I do have personal boundaries and I'm actually a very private person, but there's no point in pretending I'm always cheerful. I'm not. That's just not me, and I don't feel the need to create a persona.
"But is feminism that monolithic?" I ask. "Are those necessarily contradictions?" She says, "I think the way feminism is talked about is monolithic. A lot of what I'm exploring in Bad Feminist is how I'm overcoming the preconceived notions I've had about feminism and what feminism actually is, and confusing feminists with feminism."
Gay's problem might be that she's not very good at faking. Most people have an idea of who they are or who they want to be (good feminist, happy person), and go about projecting some more or less consistent version of it. Gay doesn't, or if she does, she's terrible at it.

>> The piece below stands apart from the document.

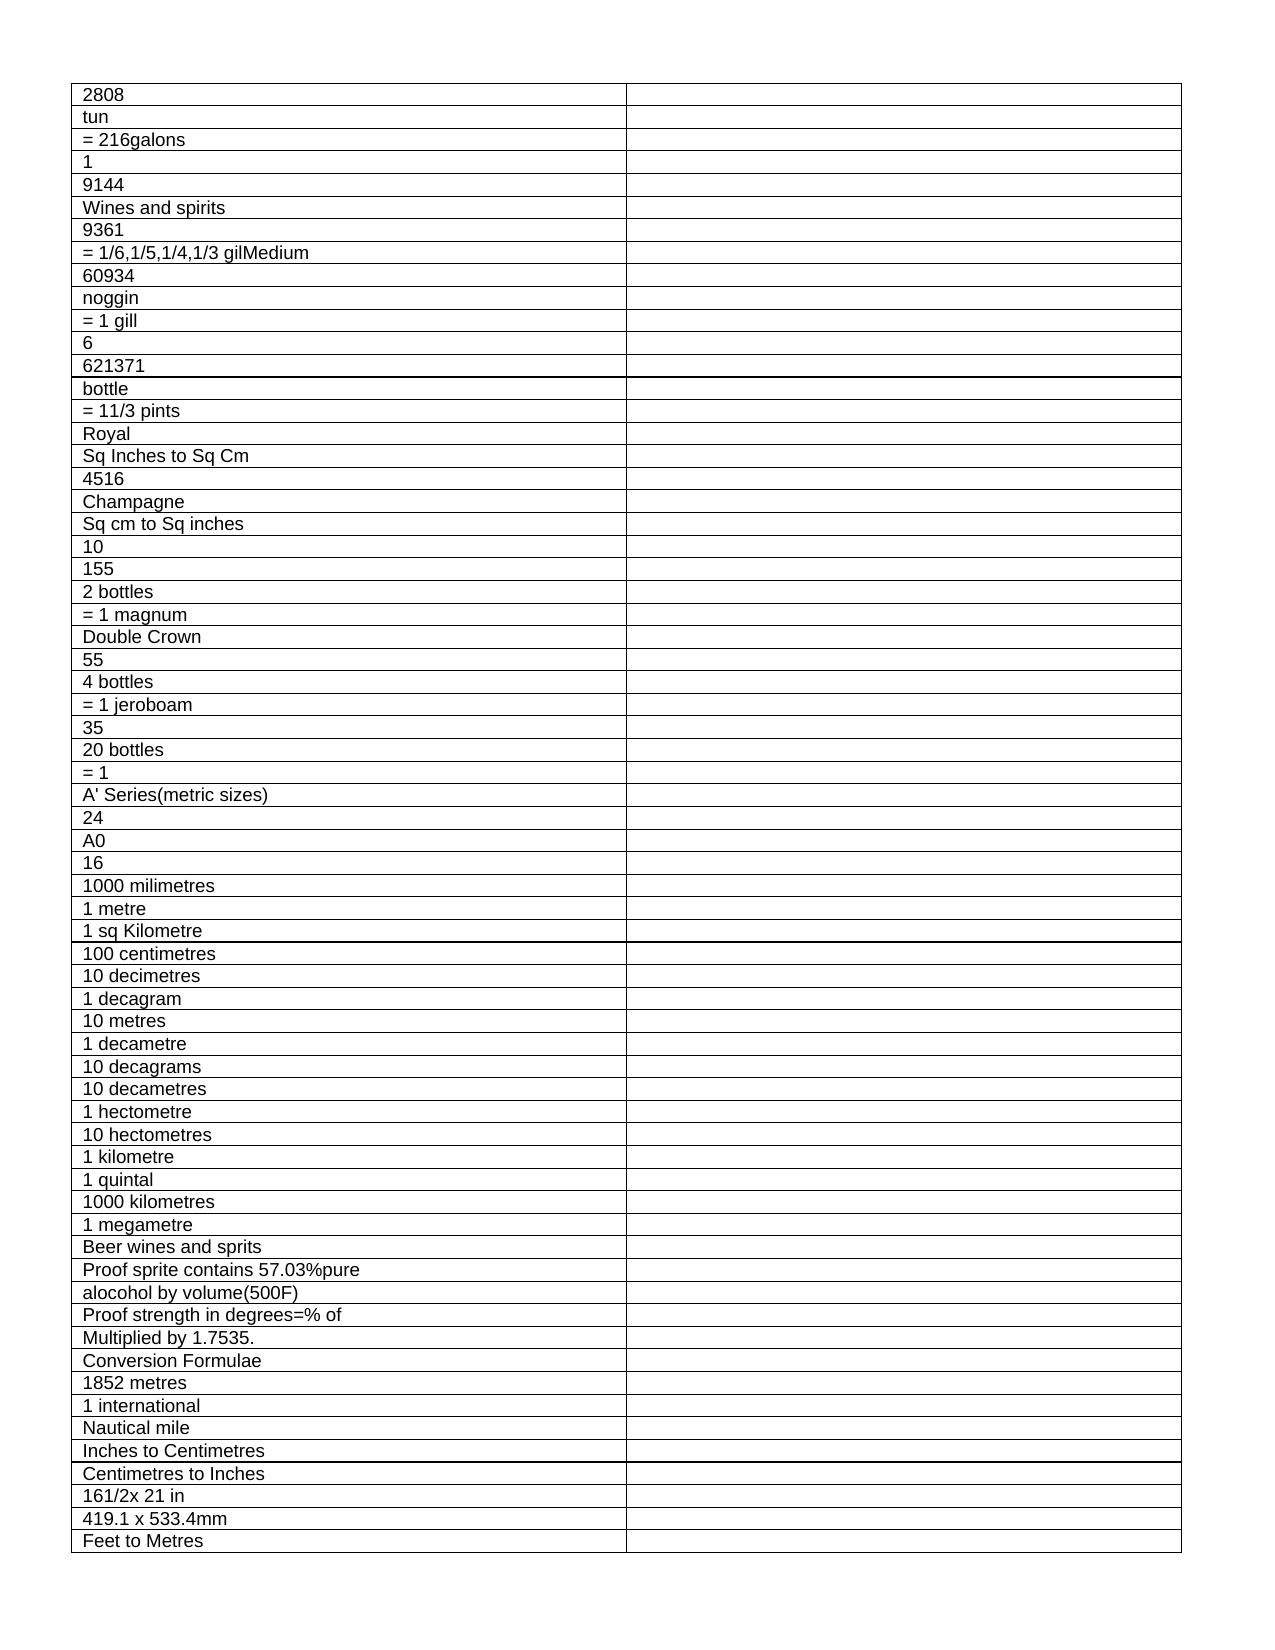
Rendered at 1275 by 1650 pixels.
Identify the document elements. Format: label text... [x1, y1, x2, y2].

"I do have personal boundaries and I'm actually a very private person, but there's no point in pretending I'm always cheerful," she says. "I'm not. That's just not me, and I don't feel the need to create a persona. And I don't feel the need to play the games that sometimes people play, like projecting a perfect life or a happy life or very well crafted insecurities. No, I kind of have them all."
Before she leaves for her reading, she says she hates speaking in public. And then I watched her make a room full of people fall in lovewith her, wholly and rapturously. She was poised, funny, charismatic. Afterward, she posted a video of the reading, writing under it, "It is excruciating to see myself on video. What is with my eyes rolling around weirdly? Why do I have a lisp when I read? And my boobs."
Gay may be her own biggest critic, but she still won't read Internet comments. She explains, "I think if you're a person with an opinion on the Internet, you get shit. And if you're a woman, well then, Whoa now, little lady, where do you get off thinking?So it's not that I don't want to engage or that I'm closed off to disagreement. But I am closed off to comments that say, 'You're fat and ugly,' because only one of those things is true. And it's not engaging with what I've written. I already have low enough self-esteem. I don't have to go and wade in there and hate myself a little more."
If Roxane Gay is, in her own words, "a mess of contradictions," it's there in the open. She's poised and a wreck, successful and vulnerable, proud and full of self-loathing, highly guarded and longing to be known. In short — a person.